== ARTICLE ==
But unfortunately it does not always work:

1 : 3 %>%     add_2            # (1)
#             \___/
#               v
#         /‾‾‾‾‾‾‾‾‾‾‾\
1 : 3 %>% make_adder(2)        # (2)

(1) works, but (2) fails, even though we merely substituted add_2 with its definition. %>% does not preserve referential transparency.3

And that is why not using parentheses on the RHS is inconsistent, and why it is widely discouraged (e.g. by the tidyverse style guide). And it is also (as far as I understand) why the R core developers decided that |> always requires a function call expression as its RHS, and you cannot omit the parentheses.


1 We have a special word for this concept because accepting functions as arguments used to be very uncommon in mainstream programming languages.

2 This is a simplification. The truth is more complicated, but irrelevant here. If you are curious, see R Language Definition: Argument evaluation.
===
== DATA LINES ==
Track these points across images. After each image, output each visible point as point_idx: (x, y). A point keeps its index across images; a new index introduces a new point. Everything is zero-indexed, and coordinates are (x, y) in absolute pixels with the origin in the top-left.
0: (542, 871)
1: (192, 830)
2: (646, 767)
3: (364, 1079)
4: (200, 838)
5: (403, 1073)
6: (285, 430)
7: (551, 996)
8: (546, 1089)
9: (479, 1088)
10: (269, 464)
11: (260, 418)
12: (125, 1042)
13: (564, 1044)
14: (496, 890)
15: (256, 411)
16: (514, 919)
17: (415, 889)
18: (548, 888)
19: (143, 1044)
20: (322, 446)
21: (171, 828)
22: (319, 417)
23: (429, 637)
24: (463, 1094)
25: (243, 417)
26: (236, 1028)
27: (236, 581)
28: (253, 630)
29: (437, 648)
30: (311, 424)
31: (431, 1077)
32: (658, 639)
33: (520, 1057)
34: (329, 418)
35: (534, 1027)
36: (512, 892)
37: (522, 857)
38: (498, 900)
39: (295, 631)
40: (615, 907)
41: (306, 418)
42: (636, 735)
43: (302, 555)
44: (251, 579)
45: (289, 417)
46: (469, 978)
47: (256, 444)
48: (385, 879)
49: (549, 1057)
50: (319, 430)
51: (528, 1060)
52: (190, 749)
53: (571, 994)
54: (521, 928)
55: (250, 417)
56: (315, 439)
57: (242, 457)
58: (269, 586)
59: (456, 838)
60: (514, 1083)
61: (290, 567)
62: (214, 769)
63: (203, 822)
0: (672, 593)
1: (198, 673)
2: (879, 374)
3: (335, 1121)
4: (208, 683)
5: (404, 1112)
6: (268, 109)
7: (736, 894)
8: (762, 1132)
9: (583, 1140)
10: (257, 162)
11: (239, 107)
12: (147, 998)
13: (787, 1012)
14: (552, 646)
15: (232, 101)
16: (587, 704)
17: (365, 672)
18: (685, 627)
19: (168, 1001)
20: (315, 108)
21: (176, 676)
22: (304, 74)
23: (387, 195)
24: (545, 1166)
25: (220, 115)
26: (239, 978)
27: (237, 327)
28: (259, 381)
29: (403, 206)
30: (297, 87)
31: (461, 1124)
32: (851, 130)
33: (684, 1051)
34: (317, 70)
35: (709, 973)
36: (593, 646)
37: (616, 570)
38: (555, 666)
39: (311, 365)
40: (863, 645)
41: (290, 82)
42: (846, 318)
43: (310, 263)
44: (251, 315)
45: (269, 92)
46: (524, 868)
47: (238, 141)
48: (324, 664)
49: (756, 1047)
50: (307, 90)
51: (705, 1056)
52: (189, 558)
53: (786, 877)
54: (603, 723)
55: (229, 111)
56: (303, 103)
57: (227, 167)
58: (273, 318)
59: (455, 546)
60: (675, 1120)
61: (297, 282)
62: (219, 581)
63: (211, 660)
===
● EXERCISE INSTRUCTIONS: List every distinct identifier and operator that appears in the two code lines of the excerpt marked # (1) and # (2). Leave out numbers, parentheses, and comments. These records are separate from the excerpt and unrelated to it.

● RESPONSE TO THIS EXERCISE:
:
%>%
add_2
make_adder